8. The system of claim 7, wherein the computer-executable instructions are executable by the processor system further to:
replace each replacement name that is included in the system-specific segment definition with the corresponding entity name that the replacement name replaced by using the mapping to cross-reference the replacement name to the corresponding entity name; and
based at least on each replacement name that is included in the system-specific segment definition being replaced with the corresponding entity name, execute the system-specific segment definition against the database.
9. The system of claim 1, wherein the computer-executable instructions are executable by the processor system further to:
receive, from the AI model, a second response to the second AI prompt, the second response including the system-specific segment definition; and
perform an action using the system-specific segment definition that is received from the AI model.
10. The system of claim 9, wherein the computer-executable instructions are executable by the processor system to:
cause the database to provide the data that satisfies the criterion by executing the system-specific segment definition against the database.
11. The system of claim 9, wherein the computer-executable instructions are executable by the processor system to:
provide an update inquiry to an entity that initiated the natural language prompt, the update inquiry requesting whether a change is to be made to the system-specific segment definition.

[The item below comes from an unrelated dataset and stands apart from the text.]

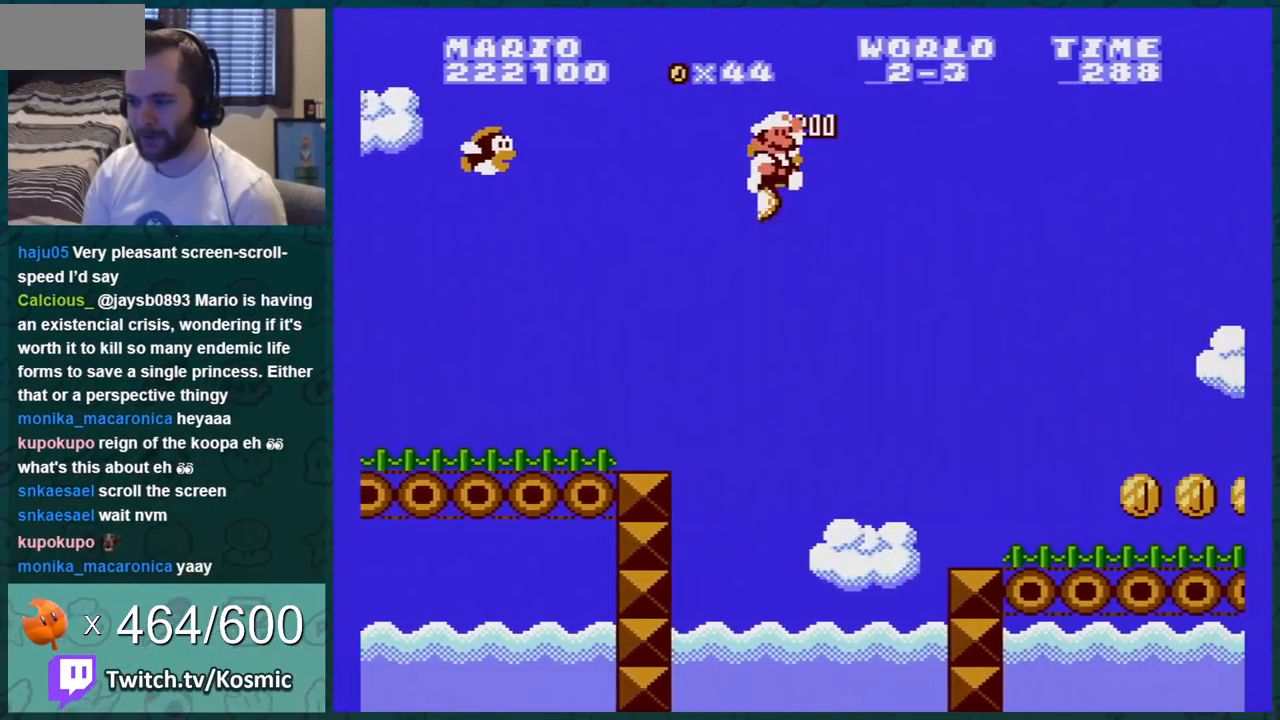
{"buttons": ["B"], "events": [[33, "A", "up"]]}
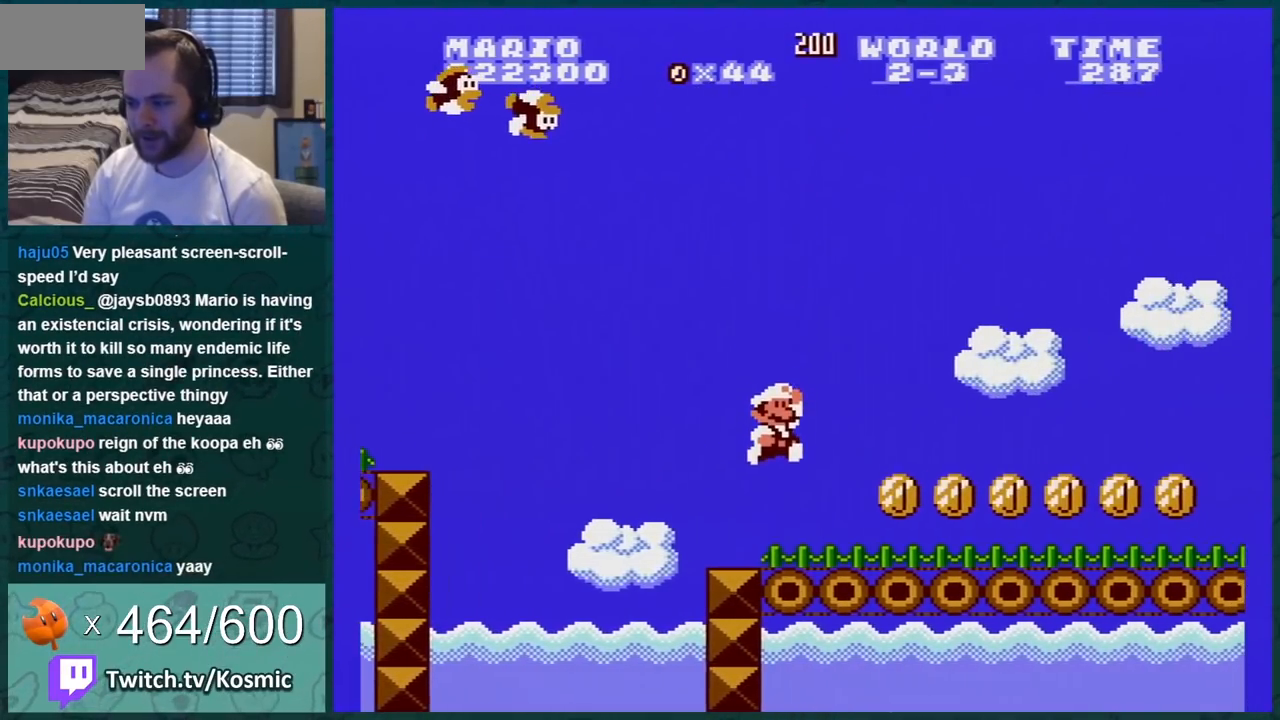
{"buttons": ["B", "DPAD_RIGHT"], "events": [[67, "DPAD_RIGHT", "down"], [150, "DPAD_RIGHT", "up"], [217, "DPAD_RIGHT", "down"]]}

12. A method implemented by a computing system, the method comprising:
receiving a natural language prompt, which requests data that satisfies a search criterion from a database that stores entities;
assigning relevance scores to entity names of the entities, each relevance score indicating an extent to which a respective entity name corresponds to content of a respective entity;
defining entity name representations to represent the entities by performing the following:
for each entity having an entity name that is assigned a relevance score that is less than a relevance threshold, defining the entity name representation of the respective entity to be a respective replacement name, which is based at least on the content of the respective entity, rather than the entity name of the respective entity; and
for each entity having an entity name that is assigned a relevance score that is greater than or equal to the relevance threshold, defining the entity name representation of the respective entity to be the respective entity name;
generating a first AI prompt that requests an indication of which of the entity name representations is relevant to the natural language prompt;
causing an AI model to determine a first subset of the entity name representations that is relevant to the natural language prompt and a second subset of the entity name representations that is not relevant to the natural language prompt by providing the first AI prompt together with first contextual information as first inputs to the AI model, the first contextual information including the natural language prompt and the entity name representations, wherein the natural language prompt and the entity name representations include context regarding the first AI prompt;
generating a second AI prompt that requests conversion of the natural language prompt to a system-specific segment definition that conforms to a system-specific segment definition format that is specific to a customer data platform system; and
based at least on receipt of a response to the first AI prompt from the AI model that indicates the first and second subsets of the entity name representations, causing the AI model to convert the natural language prompt to the system-specific segment definition by providing the second AI prompt together with second contextual information as second inputs to the AI model, the second contextual information including the natural language prompt and information regarding the system-specific segment definition format and the first subset of the entity name representations and not including the second subset of the entity name representations, wherein the natural language prompt, the information regarding the system-specific segment definition format, and the first subset of the entity name representations include context regarding the second AI prompt.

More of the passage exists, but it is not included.